La politica, invece, visto che non obbedisce a criteri oggettivi, ma alle viscere degli elettori, ha voluto altro. Un'azione emotiva, spettacolare, anticipata nei tempi e nei modi, senza tentare di mitigare la persistente ostilità nei confronti di Israele che è dato del problema.
E questo, probabilmente, è stato l'errore strategico più grande. Immagini e dati del massacro del 7 ottobre sono uscite troppo tardi, quando hamas si era già impadronita della scena mediatica e iniziato a pompare numeri e statistiche senza nessuna verifica e controllo, trovando
terreno fertile in quella vasta fascia di opinione pubblica che vede l'antisionismo come una forma socialmente riconosciuta e accettata di razzismo.
Comunque, una delle leggi fondamentali della guerra è che, se pure prendi una decisione sbagliata, non puoi lasciarla a metà.
Quindi, se si è presa questa strada per cercare di eradicare hamas, bisognava andare fino alla fine, anche se questo poteva comportare perdite negli ostaggi detenuti dai terroristi. La questione palestinese non sarà mai risolta solo militarmente. Serve un'azione sistemica di
sostituzione che eradichi le cosche terroriste che campano di guerra e stabilisca una cultura della vita in luogo di quella della morte. Il che ci porta a un problema di ordine pubblico e di benessere della popolazione che richiede tempo, perdono e grande speranza nel futuro.
Ora, visto che la rete criminale dei terroristi di hamas è ancora operativa e che il danno strategico e di immagine si è già consumato, dal punto di vista militare è imperativo condurre operazioni che portino fino in fondo l'eliminazione dell'organizzazione terroristica.
E questo non solo militarmente, ma anche e soprattutto interrompendo le catene di valore sulle quali si basa il benessere e l'autorità sociale dei suoi componenti. Entrare a far parte di hamas è un affare. Garantisce reddito, rispetto e potere. Questa percezione va abbattuta.
Il razionale dell'intervento sui viveri e sulla dislocazione dei civili va, probabilmente, in questa direzione, così come l'occupazione sine die della striscia. Questa, però, non è la soluzione, ma dovrebbe rappresentare l'inizio di un percorso che favorisca benessere e sviluppo.
Se l'operazione si limita alla componente militare e di ordine pubblico, è già fallita, prima ancora di iniziare.
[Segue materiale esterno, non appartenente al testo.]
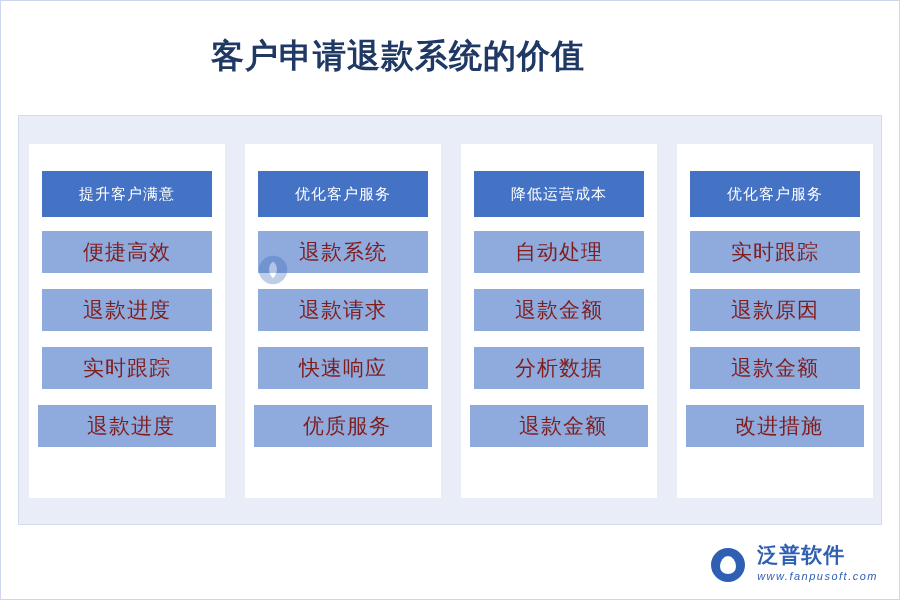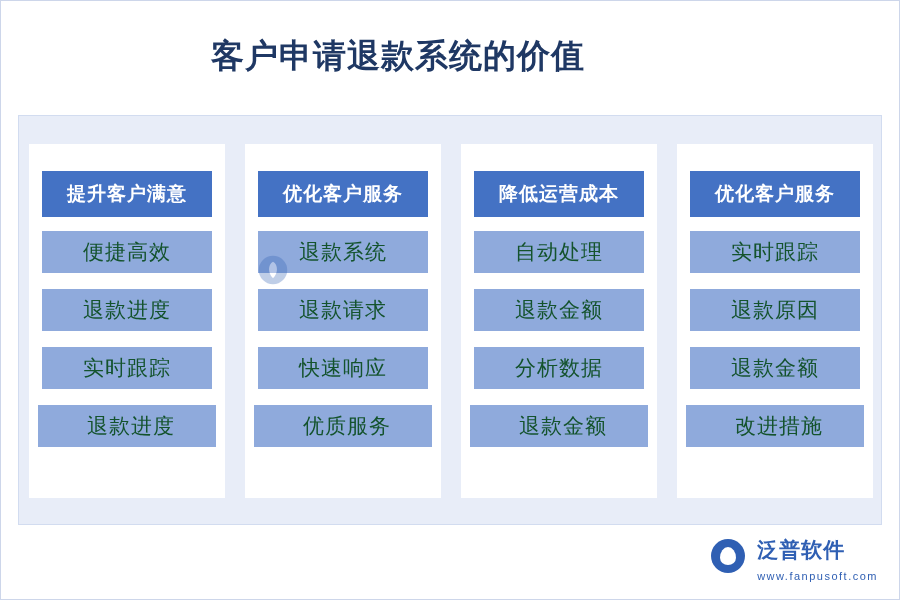--- a/index.html
+++ b/index.html
@@ -59,33 +59,33 @@
     padding: 27px 13px 0 13px;
     display: flex;
     flex-direction: column;
     align-items: center;
   }
   .col-head {
     width: 170px;
     height: 46px;
     background: #4472c4;
     color: #ffffff;
-    font-size: 19px;
-    font-weight: bold;
+    font-size: 15px;
+    font-weight: normal;
     display: flex;
     align-items: center;
     justify-content: center;
     letter-spacing: 1px;
     margin-bottom: 14px;
   }
   .col-item {
     width: 170px;
     height: 42px;
     background: #8faadc;
-    color: #14532d;
+    color: #7f1d1d;
     font-size: 21px;
     display: flex;
     align-items: center;
     justify-content: center;
     letter-spacing: 1px;
     margin-bottom: 16px;
   }
   .col-item:last-child {
     margin-bottom: 11px;
     padding-left: 8px;
@@ -97,21 +97,21 @@
     width: 30px;
     height: 30px;
     opacity: 0.30;
     pointer-events: none;
   }
   .logo {
     position: absolute;
     right: 22px;
     bottom: 18px;
     display: flex;
-    align-items: flex-start;
+    align-items: flex-end;
     gap: 12px;
   }
   .logo-mark {
     width: 34px;
     height: 34px;
     border-radius: 50%;
     background: #2f5fb3;
     position: relative;
     flex: none;
   }
@@ -131,21 +131,22 @@
   .logo-cn {
     font-size: 21px;
     font-weight: bold;
     color: #2f5fb3;
     letter-spacing: 1px;
   }
   .logo-en {
     font-size: 11px;
     color: #2f5fb3;
     letter-spacing: 1.5px;
-    margin-top: 11px;
+    margin-top: 6px;
+    font-style: italic;
   }
 </style>
 </head>
 <body>
 
 <div class="page-border"></div>
 
 <div class="title">客户申请退款系统的价值</div>
 
 <div class="panel">

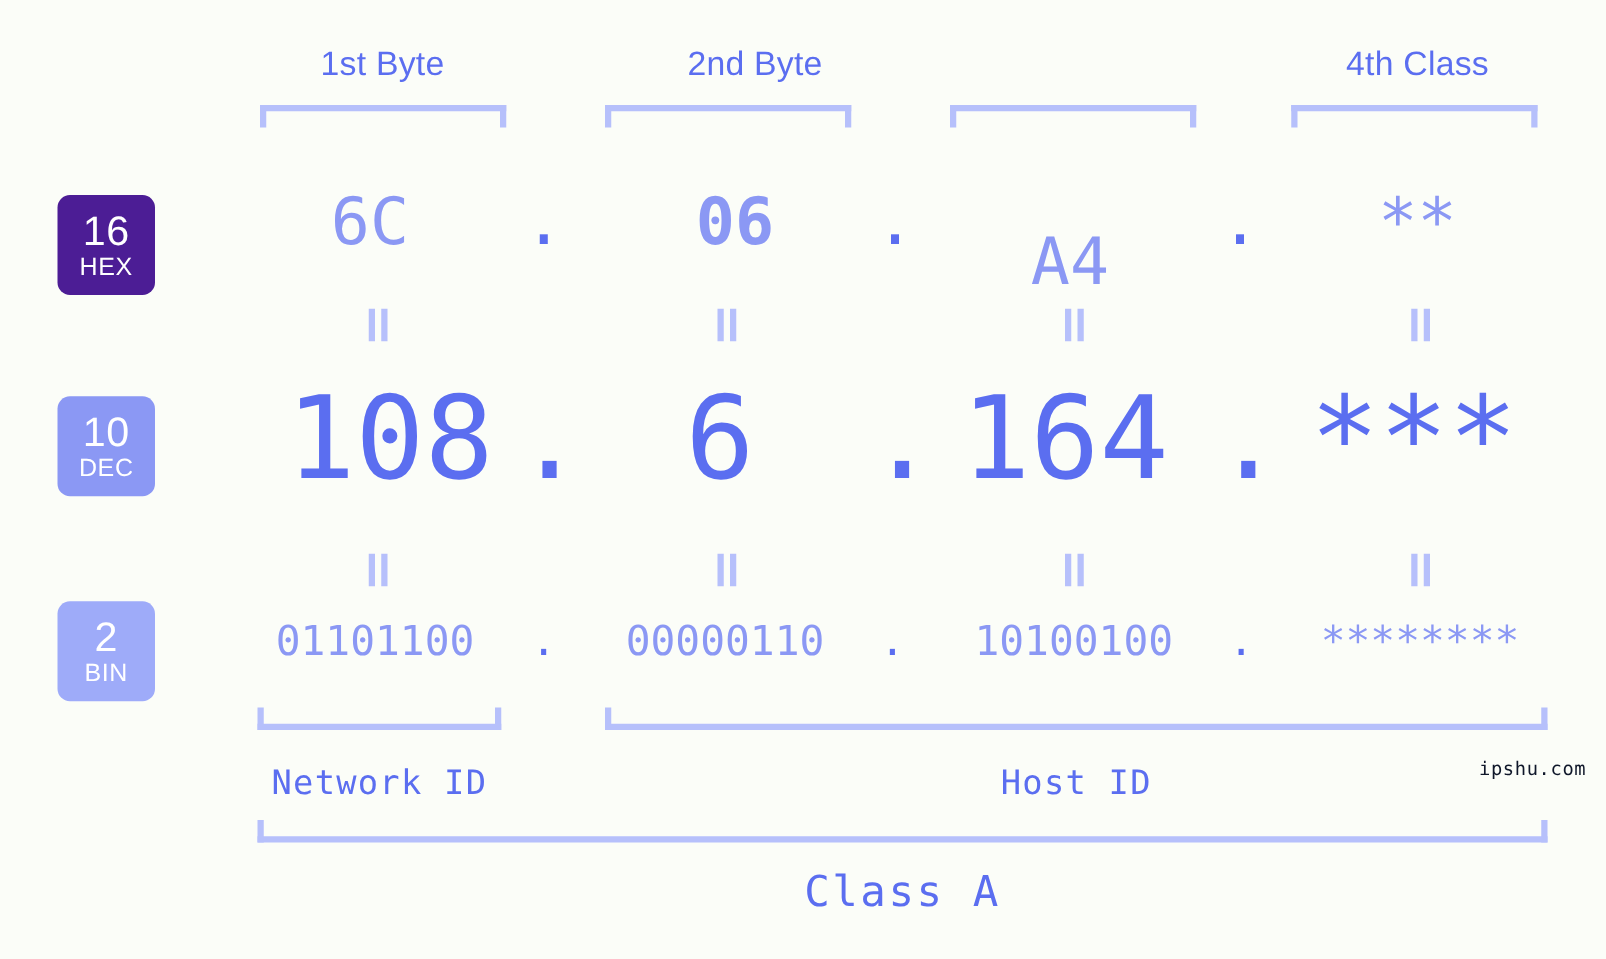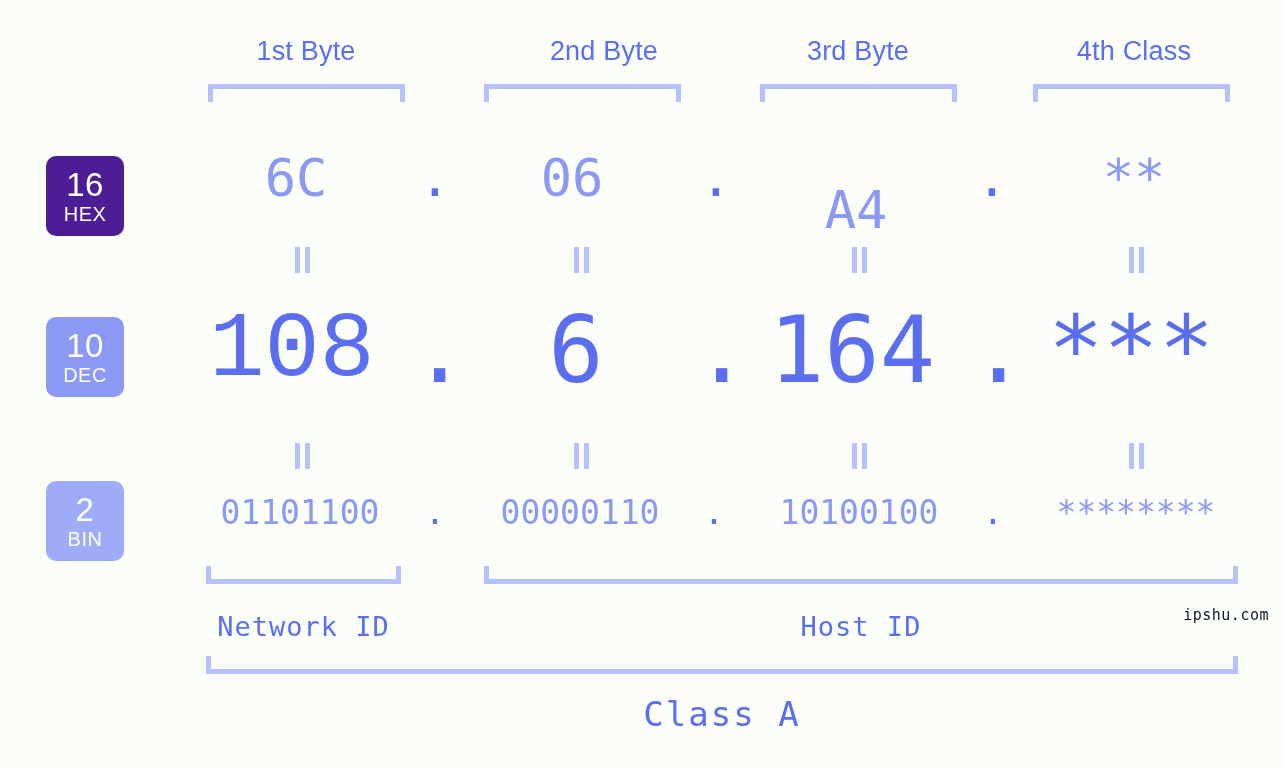--- a/index.html
+++ b/index.html
@@ -193,21 +193,20 @@
     letter-spacing: 0.5px;
   }
 </style>
 </head>
 <body>
 
 <div id="stage">
 
   <div class="byte-label" style="left:206px;">1st Byte</div>
   <div class="byte-label" style="left:504px;">2nd Byte</div>
-  <div class="byte-label" style="left:758px;">3rd Byte</div>
   <div class="byte-label" style="left:1034px;">4th Class</div>
 
   <div class="bracket-top" style="left:208px;  width:197px;"></div>
   <div class="bracket-top" style="left:484px;  width:197px;"></div>
   <div class="bracket-top" style="left:760px;  width:197px;"></div>
   <div class="bracket-top" style="left:1033px; width:197px;"></div>
 
   <div class="badge" id="badge-hex">
     <span class="num">16</span>
     <span class="lbl">HEX</span>
@@ -217,21 +216,21 @@
     <span class="lbl">DEC</span>
   </div>
   <div class="badge" id="badge-bin">
     <span class="num">2</span>
     <span class="lbl">BIN</span>
   </div>
 
   <div class="row-hex">
     <div class="value-cell" style="left:196px;">6C</div>
     <div class="dot-cell" style="left:415px;">.</div>
-    <div class="value-cell" style="left:472px;">06</div>
+    <div class="value-cell" style="left:488px;font-weight:bold;">06</div>
     <div class="dot-cell" style="left:696px;">.</div>
     <div class="value-cell" style="left:756px;margin-top:32px;">A4</div>
     <div class="dot-cell" style="left:972px;">.</div>
     <div class="value-cell" style="left:1034px;">**</div>
   </div>
 
   <div class="eq eq-hexdec" style="left:202px;">
       <i></i>
       <i></i>
     </div>
@@ -242,21 +241,21 @@
   <div class="eq eq-hexdec" style="left:759px;">
       <i></i>
       <i></i>
     </div>
   <div class="eq eq-hexdec" style="left:1036px;">
       <i></i>
       <i></i>
     </div>
 
   <div class="row-dec">
-    <div class="value-cell" style="left:192px;font-family:Liberation Mono, monospace;">108</div>
+    <div class="value-cell" style="left:212px;">108</div>
     <div class="dot-cell" style="left:412px;">.</div>
     <div class="value-cell" style="left:476px;">6</div>
     <div class="dot-cell" style="left:694px;">.</div>
     <div class="value-cell" style="left:752px;">164</div>
     <div class="dot-cell" style="left:971px;">.</div>
     <div class="value-cell" style="left:1031px;">***</div>
   </div>
 
   <div class="eq eq-decbin" style="left:202px;">
       <i></i>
Per questo, questa evoluzione della vicenda era inevitabile conseguenza delle premesse perché l'alternativa sarebbe stata una capitolazione morale di Israele.
Indipendentemente da ciò, rimangono responsabilità politiche e militari che dovranno essere regolate di fronte alla legge e al giudizio degli elettori. Il 7 ottobre è stata una tragedia per Israele e il modo con cui la politica l'ha affrontata è stato sbagliato strategicamente.
Spero che Israele sappia affrontare queste responsabilità con saggezza e lungimiranza. Nel frattempo rimane immutato il sostegno, anche operativo, nella guerra contro il terrorismo che non è un problema solo degli ebrei, ma di tutto l'occidente. O, almeno, di ciò che ne resta.